Figure 1 - Greenplum's Platform Extension Framework (PXF)
Figure 1 illustrates Greenplum’s Platform Extension Framework (PXF), the product’s architecture. The warehouse offers what the company calls “polymorphic storage” by which it means that data is stored in row and/or column format, or in external tables in HDFS or Amazon S3, depending on the queries you want to run. Row-based data is indexed for faster access, while columnar storage leverages Standard compression.

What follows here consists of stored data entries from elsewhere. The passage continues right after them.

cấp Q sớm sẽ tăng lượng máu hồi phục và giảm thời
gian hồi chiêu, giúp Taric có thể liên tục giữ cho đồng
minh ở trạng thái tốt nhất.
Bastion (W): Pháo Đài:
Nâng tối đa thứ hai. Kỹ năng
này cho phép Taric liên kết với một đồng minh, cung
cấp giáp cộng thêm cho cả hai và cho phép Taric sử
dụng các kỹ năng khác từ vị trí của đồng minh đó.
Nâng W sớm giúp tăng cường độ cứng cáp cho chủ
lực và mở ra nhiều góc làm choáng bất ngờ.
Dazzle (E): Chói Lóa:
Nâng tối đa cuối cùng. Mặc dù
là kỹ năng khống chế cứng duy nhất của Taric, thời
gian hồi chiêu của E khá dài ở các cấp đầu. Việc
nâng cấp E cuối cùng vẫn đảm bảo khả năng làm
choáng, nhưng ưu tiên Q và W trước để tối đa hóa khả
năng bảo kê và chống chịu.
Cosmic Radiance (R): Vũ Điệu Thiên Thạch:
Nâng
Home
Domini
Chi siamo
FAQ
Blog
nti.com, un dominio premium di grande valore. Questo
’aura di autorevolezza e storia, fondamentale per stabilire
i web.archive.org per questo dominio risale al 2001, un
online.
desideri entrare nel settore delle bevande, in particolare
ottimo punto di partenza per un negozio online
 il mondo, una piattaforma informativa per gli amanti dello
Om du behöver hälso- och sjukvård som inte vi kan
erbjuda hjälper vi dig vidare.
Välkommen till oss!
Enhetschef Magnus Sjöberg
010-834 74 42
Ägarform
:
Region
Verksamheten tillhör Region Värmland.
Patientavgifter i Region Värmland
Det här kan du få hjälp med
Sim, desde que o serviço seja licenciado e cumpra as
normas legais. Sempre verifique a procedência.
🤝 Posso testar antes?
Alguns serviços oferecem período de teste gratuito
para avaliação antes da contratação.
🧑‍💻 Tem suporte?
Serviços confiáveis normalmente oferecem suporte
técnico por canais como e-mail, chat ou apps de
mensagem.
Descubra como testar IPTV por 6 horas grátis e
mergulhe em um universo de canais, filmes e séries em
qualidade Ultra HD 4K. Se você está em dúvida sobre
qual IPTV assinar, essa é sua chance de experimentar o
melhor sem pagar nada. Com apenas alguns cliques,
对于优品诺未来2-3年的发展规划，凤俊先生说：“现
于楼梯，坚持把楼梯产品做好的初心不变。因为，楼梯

But query capability is extended beyond these confines as illustrated, so that you can federate queries across multiple data stores, with queries either running in the source system, or you can pull data into the warehouse. The company’s “next generation” cost-based database optimiser, called Orca (see Figure 2), introduced in 2017, knows about the location of relevant data and in federated environments can use both push-down filters and column projection to improve performance. The database employs the concept of slices, which are used in parallel for the execution of scans, joins, sorts, aggregations and so forth. A variety of indexes types are supported, including specialised ones for geospatial and text data.
Figure 2 - The architecture of Greenplum
Looking into the architecture shown in Figure 2, in more detail, the key to Greenplum’s performance is in the way that it distributes data, using a combination of vertical partitioning and segments, where segments also support redundancy for failover purposes. The product also features dynamic pipelining, in-memory query processing, workload management (significantly enhanced in the latest version, which is 6.0), automatic elastic query execution (where you spin up more resources, as required), and dynamic cluster expansion/shrink capabilities when the product is deployed in
the cloud.
Other noteworthy capabilities include the fact that Greenplum is ACID compliant and supports two-phase commit (with major performance improvements in the latest version of the product), connectivity with both Spark and Kafka (mapping Kafka topics to Greenplum tables on a continuous basis, with exactly once delivery), the Greenplum Command Center for database administration and management (significantly enhanced in the latest release), high availability, snapshotting to support disaster recovery, write ahead logs for improved (in version 6) stability and fault tolerance. In the latest release, the company has also made a concerted effort to reduce the need to move data. For example, it has introduced a replicated tables capability and, when querying across a third-party environment such as Amazon S3, you now only have to move required data into Greenplum rather than having to do so in bulk.